# Try it
For each line in the data that includes "lines", make a copy.

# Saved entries
<<<<

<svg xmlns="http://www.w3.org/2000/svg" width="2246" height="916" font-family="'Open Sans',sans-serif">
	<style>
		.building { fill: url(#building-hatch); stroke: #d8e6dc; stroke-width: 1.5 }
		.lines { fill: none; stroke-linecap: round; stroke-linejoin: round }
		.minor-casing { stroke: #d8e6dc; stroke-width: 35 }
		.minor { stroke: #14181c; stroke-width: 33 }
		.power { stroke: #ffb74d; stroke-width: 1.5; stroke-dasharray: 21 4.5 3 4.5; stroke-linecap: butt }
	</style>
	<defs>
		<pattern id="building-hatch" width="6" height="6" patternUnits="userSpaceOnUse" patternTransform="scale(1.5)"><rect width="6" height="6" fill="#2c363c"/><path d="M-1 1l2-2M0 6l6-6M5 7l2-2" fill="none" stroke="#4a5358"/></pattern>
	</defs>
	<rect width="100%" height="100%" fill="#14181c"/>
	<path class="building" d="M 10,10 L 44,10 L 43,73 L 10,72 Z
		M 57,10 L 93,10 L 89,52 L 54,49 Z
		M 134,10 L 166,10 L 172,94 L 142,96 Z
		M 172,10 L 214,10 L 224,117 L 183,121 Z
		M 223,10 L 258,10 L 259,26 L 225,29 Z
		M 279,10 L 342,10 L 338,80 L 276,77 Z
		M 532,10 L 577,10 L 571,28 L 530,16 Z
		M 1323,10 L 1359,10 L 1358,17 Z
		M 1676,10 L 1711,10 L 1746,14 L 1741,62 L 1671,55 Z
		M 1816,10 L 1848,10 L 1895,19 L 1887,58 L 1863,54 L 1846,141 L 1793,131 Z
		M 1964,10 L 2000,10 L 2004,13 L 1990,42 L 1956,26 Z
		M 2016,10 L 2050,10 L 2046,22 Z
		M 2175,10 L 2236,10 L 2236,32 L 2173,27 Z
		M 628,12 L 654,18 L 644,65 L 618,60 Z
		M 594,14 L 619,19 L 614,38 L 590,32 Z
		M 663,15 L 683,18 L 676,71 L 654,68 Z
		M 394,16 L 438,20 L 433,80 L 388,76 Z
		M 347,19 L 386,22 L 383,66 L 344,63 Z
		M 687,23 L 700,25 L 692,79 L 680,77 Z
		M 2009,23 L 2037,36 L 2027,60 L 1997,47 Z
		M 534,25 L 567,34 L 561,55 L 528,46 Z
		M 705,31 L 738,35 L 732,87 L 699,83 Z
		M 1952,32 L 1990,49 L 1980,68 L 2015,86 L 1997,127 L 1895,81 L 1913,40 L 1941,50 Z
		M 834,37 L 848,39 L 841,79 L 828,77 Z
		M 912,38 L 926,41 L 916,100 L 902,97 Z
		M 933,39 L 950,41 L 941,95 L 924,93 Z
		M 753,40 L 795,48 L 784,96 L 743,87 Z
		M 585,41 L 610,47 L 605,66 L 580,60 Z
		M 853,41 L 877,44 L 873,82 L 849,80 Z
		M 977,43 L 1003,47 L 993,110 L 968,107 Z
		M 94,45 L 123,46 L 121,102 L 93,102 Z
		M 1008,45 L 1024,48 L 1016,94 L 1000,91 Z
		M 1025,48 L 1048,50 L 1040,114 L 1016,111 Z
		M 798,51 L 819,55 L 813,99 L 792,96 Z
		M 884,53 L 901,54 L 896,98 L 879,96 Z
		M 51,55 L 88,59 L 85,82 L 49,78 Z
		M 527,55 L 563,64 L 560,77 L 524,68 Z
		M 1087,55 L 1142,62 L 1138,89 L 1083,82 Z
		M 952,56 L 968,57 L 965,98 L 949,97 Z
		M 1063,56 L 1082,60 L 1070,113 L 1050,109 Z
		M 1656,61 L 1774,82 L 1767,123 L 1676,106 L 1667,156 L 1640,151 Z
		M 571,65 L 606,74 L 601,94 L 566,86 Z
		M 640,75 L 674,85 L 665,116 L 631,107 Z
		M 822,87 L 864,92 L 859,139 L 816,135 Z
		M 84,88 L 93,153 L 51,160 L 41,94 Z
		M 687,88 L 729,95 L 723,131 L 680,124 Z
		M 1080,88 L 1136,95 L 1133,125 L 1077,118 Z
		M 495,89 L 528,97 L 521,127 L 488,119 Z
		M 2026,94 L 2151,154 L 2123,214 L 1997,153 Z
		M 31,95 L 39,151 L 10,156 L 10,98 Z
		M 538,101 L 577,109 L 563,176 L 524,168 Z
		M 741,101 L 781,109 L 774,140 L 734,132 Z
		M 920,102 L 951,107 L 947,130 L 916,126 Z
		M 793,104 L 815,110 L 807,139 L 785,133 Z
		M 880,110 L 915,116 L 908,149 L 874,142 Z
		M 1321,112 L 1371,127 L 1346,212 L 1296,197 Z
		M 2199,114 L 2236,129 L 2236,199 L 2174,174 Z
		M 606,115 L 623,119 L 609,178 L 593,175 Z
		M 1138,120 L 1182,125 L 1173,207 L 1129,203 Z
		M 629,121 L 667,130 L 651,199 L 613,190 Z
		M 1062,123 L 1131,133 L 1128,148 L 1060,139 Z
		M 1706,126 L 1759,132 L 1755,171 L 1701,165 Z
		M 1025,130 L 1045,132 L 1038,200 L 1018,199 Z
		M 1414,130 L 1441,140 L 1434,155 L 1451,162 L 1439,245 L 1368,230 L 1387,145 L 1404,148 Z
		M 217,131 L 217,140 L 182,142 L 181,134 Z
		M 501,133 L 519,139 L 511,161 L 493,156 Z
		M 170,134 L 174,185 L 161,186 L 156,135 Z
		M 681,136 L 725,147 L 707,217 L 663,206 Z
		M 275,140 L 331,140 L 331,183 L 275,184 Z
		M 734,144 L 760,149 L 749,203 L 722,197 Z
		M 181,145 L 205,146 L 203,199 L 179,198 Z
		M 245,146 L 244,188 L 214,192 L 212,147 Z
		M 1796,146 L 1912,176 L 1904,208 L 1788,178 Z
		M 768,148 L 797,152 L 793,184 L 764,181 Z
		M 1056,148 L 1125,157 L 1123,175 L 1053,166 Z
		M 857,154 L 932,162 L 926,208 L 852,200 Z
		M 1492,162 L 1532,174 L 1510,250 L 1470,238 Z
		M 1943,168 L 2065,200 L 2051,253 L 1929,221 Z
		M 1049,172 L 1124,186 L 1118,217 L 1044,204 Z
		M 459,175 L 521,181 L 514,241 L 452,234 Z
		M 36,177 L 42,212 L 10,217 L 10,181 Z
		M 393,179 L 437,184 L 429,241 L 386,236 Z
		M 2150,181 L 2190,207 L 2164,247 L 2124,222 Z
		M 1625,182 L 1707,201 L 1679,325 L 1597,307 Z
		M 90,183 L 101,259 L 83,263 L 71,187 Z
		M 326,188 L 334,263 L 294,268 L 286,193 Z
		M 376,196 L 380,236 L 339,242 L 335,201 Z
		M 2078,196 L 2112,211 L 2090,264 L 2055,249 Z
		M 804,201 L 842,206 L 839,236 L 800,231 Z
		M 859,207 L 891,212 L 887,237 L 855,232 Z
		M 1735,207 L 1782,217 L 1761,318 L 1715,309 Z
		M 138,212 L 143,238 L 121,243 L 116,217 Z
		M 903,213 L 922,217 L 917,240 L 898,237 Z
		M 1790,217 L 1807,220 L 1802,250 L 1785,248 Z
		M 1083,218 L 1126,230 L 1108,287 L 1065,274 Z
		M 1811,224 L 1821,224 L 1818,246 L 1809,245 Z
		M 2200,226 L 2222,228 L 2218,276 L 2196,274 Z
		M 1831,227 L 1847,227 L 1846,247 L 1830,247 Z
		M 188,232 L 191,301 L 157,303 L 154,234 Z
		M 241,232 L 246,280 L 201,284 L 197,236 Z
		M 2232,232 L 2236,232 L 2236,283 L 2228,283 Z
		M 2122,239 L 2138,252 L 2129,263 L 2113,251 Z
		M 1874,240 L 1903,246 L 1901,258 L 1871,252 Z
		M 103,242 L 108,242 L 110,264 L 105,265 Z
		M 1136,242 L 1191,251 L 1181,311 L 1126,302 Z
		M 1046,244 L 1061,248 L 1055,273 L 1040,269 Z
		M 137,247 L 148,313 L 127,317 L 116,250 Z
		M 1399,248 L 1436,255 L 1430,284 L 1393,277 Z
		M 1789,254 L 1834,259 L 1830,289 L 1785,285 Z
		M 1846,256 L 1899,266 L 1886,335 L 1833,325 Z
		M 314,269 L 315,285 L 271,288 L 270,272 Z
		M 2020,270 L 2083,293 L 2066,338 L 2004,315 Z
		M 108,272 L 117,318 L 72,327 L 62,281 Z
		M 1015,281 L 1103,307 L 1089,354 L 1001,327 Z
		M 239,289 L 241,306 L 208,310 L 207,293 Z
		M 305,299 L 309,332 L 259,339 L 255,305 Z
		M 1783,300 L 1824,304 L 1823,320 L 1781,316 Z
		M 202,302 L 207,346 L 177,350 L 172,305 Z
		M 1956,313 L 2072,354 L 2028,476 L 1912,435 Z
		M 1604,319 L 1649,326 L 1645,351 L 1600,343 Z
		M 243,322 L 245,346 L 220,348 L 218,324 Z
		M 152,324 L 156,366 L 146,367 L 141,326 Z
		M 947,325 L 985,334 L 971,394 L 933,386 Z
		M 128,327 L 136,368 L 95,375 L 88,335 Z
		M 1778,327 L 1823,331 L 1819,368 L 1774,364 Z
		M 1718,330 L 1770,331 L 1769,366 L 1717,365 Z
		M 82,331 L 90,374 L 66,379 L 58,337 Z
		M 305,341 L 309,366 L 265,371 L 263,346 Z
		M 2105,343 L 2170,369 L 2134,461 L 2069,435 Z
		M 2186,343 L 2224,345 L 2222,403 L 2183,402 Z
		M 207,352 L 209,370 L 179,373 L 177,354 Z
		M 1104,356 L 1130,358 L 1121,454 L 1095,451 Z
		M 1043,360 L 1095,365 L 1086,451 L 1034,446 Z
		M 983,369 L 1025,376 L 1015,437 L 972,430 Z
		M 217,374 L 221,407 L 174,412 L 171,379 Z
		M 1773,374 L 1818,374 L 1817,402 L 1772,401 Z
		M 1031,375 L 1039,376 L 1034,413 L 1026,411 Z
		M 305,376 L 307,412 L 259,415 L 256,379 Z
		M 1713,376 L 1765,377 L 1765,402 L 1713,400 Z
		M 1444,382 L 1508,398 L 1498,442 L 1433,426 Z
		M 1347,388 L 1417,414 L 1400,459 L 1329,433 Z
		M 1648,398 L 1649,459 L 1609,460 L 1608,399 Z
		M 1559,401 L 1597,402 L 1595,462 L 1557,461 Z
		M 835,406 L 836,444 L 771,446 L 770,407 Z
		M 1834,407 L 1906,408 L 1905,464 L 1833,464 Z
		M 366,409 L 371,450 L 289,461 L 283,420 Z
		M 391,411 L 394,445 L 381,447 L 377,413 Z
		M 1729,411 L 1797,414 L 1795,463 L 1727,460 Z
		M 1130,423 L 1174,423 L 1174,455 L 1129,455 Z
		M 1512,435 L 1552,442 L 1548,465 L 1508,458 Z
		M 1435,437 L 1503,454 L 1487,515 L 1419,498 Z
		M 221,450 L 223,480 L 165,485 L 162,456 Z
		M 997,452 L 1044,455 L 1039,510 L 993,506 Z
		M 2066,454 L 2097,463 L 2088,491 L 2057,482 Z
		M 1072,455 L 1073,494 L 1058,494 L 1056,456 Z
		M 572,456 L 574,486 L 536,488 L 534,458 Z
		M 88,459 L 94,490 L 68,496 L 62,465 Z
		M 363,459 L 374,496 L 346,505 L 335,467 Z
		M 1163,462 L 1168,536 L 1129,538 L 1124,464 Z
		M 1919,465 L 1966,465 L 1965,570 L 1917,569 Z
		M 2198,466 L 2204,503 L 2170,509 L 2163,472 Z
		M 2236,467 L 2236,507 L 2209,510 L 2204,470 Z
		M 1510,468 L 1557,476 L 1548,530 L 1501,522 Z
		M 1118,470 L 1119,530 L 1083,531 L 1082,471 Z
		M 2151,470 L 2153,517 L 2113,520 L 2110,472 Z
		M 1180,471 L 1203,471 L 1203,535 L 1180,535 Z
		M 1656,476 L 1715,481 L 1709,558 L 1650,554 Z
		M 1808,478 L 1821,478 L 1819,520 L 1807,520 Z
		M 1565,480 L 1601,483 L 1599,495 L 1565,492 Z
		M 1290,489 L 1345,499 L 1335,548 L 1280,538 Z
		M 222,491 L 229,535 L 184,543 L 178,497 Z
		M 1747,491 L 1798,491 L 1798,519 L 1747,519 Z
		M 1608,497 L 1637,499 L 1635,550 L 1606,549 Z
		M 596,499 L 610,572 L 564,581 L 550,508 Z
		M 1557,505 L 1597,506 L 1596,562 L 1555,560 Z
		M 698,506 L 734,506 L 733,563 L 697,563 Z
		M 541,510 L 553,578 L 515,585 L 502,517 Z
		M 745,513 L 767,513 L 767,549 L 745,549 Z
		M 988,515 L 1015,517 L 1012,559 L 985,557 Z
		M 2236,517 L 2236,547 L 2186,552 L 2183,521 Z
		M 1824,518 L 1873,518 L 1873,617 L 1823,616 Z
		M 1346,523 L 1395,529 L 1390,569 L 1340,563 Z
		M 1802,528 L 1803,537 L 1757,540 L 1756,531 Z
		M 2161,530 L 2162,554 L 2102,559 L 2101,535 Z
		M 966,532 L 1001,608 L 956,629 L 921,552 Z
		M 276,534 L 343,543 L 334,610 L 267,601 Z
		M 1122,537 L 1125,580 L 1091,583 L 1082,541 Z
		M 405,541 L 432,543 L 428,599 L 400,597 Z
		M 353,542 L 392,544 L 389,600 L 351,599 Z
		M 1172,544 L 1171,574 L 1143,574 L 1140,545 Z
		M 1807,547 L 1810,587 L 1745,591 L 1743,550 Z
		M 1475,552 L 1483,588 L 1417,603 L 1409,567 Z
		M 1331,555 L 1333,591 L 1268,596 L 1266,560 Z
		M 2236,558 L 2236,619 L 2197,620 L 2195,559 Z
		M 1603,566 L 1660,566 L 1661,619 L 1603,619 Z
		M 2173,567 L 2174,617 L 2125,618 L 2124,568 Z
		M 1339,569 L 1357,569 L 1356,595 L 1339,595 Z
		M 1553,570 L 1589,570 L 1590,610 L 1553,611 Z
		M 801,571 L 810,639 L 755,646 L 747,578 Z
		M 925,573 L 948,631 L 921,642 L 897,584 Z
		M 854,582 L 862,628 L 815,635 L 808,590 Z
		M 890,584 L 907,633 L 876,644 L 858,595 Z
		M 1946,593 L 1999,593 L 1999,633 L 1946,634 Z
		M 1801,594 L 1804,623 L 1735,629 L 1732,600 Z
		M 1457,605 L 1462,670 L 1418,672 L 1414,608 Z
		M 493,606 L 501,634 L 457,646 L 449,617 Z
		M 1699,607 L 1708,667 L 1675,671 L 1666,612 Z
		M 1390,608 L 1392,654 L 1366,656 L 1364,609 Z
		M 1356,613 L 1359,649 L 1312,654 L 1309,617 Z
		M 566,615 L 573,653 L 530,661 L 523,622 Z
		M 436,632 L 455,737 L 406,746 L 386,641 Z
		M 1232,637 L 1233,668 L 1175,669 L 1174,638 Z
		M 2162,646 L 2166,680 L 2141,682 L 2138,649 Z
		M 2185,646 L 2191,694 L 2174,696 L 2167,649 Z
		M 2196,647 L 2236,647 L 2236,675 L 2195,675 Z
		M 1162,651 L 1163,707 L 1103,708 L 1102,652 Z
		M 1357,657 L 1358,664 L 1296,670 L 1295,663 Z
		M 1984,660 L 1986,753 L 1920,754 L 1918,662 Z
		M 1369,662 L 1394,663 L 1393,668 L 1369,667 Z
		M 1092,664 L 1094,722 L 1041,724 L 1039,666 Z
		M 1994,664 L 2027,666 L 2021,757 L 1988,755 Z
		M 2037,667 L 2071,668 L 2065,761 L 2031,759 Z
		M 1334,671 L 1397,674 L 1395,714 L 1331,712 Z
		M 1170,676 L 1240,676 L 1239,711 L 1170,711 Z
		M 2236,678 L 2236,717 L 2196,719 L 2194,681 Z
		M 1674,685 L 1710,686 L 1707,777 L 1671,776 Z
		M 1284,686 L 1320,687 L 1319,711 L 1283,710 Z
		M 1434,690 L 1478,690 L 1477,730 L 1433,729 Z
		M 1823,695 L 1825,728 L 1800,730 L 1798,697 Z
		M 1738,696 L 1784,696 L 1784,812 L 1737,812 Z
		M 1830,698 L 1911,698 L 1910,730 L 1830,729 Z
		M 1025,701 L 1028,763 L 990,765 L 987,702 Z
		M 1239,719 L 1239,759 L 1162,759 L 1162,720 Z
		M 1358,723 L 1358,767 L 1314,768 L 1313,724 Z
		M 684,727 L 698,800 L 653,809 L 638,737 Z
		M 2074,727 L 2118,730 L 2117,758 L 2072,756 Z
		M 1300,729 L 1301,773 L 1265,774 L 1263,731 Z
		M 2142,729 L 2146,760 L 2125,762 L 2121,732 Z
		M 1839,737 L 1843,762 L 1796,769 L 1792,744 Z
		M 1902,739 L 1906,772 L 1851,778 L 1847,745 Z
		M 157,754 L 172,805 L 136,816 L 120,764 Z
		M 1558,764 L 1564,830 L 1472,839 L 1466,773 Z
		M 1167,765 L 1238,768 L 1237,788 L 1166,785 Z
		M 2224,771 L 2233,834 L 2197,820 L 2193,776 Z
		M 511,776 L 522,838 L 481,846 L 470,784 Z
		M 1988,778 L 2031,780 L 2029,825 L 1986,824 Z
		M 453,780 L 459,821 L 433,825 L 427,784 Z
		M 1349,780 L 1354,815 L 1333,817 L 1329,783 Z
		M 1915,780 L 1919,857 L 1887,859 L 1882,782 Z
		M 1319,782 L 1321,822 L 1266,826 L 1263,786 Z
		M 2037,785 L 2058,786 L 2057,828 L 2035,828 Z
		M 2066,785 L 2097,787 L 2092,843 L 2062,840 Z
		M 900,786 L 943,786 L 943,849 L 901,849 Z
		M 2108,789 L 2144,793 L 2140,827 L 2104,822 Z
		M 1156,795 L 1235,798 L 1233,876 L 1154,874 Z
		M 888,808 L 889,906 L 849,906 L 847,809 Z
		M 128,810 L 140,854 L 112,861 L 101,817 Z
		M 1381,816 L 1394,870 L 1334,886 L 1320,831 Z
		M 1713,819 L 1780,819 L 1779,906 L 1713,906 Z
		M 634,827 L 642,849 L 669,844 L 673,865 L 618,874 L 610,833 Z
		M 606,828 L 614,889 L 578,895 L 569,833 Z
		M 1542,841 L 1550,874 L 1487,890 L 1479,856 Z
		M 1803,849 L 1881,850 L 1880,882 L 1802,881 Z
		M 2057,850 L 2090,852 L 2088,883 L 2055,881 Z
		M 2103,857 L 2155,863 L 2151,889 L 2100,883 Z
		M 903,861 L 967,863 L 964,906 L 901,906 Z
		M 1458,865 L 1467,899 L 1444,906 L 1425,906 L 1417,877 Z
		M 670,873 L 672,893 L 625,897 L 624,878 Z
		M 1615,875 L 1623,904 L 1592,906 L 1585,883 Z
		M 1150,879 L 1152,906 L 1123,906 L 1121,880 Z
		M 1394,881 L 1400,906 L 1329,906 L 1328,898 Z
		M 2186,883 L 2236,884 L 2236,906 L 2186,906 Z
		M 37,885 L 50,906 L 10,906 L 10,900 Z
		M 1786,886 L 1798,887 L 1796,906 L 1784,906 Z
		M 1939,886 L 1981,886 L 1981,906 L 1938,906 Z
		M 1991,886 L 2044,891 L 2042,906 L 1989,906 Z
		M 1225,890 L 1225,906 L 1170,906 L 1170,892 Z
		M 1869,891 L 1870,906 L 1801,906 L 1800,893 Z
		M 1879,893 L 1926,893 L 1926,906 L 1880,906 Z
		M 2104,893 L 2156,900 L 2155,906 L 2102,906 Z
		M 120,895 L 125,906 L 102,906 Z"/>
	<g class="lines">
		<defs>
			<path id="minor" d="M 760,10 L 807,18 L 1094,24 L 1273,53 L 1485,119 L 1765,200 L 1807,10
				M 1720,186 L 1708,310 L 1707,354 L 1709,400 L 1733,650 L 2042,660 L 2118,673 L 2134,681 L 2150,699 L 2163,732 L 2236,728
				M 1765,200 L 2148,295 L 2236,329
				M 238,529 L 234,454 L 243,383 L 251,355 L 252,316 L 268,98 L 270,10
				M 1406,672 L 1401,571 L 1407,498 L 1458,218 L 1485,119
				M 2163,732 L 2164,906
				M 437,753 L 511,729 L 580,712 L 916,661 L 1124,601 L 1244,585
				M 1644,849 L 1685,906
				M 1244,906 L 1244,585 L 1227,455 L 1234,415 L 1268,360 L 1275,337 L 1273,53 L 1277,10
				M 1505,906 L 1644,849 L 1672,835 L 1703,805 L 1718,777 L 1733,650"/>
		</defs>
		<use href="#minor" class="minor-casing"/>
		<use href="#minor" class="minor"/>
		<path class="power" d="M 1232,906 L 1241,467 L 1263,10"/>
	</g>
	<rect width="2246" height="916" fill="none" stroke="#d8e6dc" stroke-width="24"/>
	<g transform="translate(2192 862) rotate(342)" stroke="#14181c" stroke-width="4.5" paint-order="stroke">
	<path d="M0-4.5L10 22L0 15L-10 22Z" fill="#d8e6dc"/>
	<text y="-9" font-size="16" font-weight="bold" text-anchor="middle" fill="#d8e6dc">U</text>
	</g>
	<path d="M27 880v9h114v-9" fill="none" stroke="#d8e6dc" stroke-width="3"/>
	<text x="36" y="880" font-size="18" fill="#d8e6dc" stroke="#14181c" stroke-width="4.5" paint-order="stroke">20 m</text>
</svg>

>>>>

# Answer for this exercise
		.lines { fill: none; stroke-linecap: round; stroke-linejoin: round }
	<g class="lines">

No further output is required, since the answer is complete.